All’interno dell’occhio vi è una costante produzione di un liquido, l’umore acqueo, destinato a nutrire la cornea, prima lente dell’occhio. Questo liquido viene convogliato all’esterno tramite un sistema di scarico chiamato angolo, posto tra iride e cornea (trabecolato). La progressiva alterazione di questa struttura di scarico genera un aumento di pressione all’interno dell’occhio. Tale aumento ostacola il normale flusso di sangue nell’occhio. La prima struttura a risentirne è il nervo ottico, che perde progressivamente le fibre nervose che lo compongono. Tale perdita, dunque, riduce progressivamente il campo visivo. Questa malattia è detta glaucoma, e chi ne soffre dovrebbe curarsi fin dalle fasi iniziali.

Il glaucoma ad angolo aperto è la forma più comune di questa malattia. Secondo il Dottor Fabrizio Camesasca, Medico Oculista di Humanitas Medical Care e dell’Eye Center di Humanitas Research Hospital, Rozzano, curare il glaucoma dal suo esordio è oramai una conoscenza scientifica assodata, anche se non sempre applicata da tutti i medici.

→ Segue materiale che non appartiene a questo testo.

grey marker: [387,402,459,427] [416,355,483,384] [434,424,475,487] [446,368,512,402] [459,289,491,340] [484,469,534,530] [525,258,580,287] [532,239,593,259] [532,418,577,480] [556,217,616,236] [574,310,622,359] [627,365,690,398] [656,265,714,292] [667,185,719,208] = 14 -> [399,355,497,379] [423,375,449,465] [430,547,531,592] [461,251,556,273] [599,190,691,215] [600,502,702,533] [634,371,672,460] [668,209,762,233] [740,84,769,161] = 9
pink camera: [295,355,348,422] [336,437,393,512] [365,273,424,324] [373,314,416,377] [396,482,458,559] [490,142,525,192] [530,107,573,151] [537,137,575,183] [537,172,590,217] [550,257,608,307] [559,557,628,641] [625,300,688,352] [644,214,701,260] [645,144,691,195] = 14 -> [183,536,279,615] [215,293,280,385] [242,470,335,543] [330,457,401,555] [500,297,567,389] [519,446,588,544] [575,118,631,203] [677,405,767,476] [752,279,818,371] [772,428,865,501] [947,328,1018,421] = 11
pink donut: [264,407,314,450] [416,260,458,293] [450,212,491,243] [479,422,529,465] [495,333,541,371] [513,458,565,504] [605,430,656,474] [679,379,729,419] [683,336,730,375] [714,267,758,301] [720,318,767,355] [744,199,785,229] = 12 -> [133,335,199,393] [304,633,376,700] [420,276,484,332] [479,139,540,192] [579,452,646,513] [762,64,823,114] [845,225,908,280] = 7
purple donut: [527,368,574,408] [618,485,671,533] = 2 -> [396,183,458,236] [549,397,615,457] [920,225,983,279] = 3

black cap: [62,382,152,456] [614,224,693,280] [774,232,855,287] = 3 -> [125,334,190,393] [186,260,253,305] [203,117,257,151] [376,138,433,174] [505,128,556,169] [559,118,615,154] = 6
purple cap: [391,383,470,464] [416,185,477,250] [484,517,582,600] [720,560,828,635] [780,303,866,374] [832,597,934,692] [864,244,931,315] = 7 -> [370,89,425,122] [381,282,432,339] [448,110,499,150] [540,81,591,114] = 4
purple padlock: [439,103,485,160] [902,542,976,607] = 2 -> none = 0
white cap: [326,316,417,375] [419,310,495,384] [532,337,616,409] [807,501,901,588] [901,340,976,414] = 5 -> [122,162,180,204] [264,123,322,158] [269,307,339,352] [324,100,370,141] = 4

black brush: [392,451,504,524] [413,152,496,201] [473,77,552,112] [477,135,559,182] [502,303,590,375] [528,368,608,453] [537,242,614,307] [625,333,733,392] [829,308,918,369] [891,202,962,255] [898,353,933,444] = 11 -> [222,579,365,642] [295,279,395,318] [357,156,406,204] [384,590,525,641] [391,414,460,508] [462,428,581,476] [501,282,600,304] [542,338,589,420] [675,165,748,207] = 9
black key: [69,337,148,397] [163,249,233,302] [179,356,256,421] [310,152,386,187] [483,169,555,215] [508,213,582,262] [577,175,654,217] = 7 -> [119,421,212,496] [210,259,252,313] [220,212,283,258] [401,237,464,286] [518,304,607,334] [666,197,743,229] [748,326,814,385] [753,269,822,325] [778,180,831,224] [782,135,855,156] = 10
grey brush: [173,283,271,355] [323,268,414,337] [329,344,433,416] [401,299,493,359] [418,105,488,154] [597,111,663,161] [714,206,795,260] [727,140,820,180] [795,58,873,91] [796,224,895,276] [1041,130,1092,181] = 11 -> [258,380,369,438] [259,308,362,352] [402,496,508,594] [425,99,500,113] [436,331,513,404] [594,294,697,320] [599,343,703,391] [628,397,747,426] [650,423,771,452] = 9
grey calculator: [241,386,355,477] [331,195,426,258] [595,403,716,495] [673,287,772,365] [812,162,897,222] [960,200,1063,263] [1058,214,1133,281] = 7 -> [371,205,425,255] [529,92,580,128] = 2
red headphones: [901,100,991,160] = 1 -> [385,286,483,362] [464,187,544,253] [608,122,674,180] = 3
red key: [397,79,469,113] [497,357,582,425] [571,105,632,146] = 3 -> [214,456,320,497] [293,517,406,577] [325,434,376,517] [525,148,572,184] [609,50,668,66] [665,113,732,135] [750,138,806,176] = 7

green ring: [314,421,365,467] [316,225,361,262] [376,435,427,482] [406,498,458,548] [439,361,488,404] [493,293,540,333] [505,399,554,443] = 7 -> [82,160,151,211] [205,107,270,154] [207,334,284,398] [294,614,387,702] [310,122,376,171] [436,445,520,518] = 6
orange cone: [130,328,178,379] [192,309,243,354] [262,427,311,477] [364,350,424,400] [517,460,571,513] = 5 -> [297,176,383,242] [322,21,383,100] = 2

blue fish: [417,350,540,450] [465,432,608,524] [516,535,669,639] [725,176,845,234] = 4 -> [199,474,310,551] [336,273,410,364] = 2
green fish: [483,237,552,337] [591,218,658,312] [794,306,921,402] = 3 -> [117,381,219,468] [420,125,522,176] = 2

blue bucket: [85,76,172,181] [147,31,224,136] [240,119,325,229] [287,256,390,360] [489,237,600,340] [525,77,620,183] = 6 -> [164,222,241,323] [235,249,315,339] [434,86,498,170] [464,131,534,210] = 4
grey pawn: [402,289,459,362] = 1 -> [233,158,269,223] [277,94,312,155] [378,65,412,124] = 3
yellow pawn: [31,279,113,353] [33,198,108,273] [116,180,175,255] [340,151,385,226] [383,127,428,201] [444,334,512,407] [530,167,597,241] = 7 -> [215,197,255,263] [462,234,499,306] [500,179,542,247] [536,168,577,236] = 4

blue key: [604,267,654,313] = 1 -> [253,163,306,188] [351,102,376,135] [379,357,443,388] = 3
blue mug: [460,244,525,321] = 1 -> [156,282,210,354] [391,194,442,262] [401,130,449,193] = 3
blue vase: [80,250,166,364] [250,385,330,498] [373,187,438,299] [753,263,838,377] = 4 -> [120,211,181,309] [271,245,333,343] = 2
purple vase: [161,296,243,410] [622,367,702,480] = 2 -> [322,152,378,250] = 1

Il ruolo decisivo della diagnosi precoce

Da diversi tempo gli esperti consigliano di sottoporre le persone sopra i 50 anni a un semplice esame (tonometria oculare) che permette di individuare l’aumento della pressione del liquido contenuto nell’occhio.

In questo modo è possibile diagnosticare il glaucoma nelle fasi precoci, quando cioè non ha ancora arrecato danni gravi.

Nel momento in cui emergono i primi sintomi la malattia è già ad un livello avanzato ed i danni subiti non sono reversibili. Infatti, i sintomi si verificano quando il nervo ottico è stato per lungo tempo sottoposto ad pressione interna elevata, con conseguente riduzione dell’irrorazione sanguigna e perdita sempre maggiore delle fibre nervose che lo compongono.

Curare il glaucoma al suo esordio

Secondo uno studio svedese, condotto su 255 pazienti tra i 50 e gli 80 anni che presentavano una forma lieve di glaucoma, a quattro anni dalla cura, il 50% di coloro che non sono stati curati dall’inizio ha registrato un peggioramento importante della vista e un danno del campo visivo. Ciò è si è verificato solo nel 30 % dei pazienti trattati precocemente.

I trattamenti del glaucoma

La terapia del glaucoma comprende diversi passaggi, a seconda della gravità e della risposta alle terapie. Inizialmente si applicano dei colliri che riducono la pressione oculare. Alla terapia medica può essere affiancato l’intervento con il laser, la laser trabeculoplastica.

La trabeculoplastica ottiene ottimi risultati nel 50% dei casi e può essere ripetuta.

L’intervento dura circa 15 minuti e in genere non provoca alcun dolore. Secondo alcuni studi, gli effetti benefici consistono nella riduzione di un terzo della pressione nell’occhio in ben otto pazienti su dieci.